What's happening Husky, haven't heard from you in a while


----------



## katfish (Apr 7, 2004)

> im still looking for the ohio state record channel catfish picture


Husky

I am trying to get you one.
The channel cats just won't cooperate


----------



## catking (Apr 5, 2004)

Gusmatic of this site holds the state record. Maybe he will chime in. I've seen the pic of the world record and it does look " diffrent " But it certainly is NOT a flathead and there were zero blue cats down there at that time. They werre not introduced until 1967 , so it is a channel cat  . Hey 'Nasty !!!.........THE CATKING !!!


----------



## flathunter (Apr 5, 2004)

I think I will catch the world record Flathead this year, and show you guys the pic.  
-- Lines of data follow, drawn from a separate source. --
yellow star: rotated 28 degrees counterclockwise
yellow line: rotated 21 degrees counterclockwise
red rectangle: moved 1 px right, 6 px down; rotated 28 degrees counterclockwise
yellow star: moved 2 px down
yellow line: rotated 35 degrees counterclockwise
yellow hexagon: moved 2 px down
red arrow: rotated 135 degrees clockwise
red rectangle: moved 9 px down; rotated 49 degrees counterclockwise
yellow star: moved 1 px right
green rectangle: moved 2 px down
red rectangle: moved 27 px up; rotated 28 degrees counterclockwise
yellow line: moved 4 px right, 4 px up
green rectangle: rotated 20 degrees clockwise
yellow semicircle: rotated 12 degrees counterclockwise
HA!, I will be lucky to catch a 10-lber


----------



## husky hooker (Apr 6, 2004)

i hear ya robbie,hope to see ya this year....hi nasty long time..congrats on wedding.see ya at jims


----------



## FISHNASTY (Oct 19, 2004)

Hey, see ya'll at Corey's this year, I'm that guy always getting a some cash at the end. heheheh. I'll bring ya the state record channel in may, then post the pic on here.
Nasty


----------



## catking (Apr 5, 2004)

This sounds familiar.............  .............. THE CATKING !!!


----------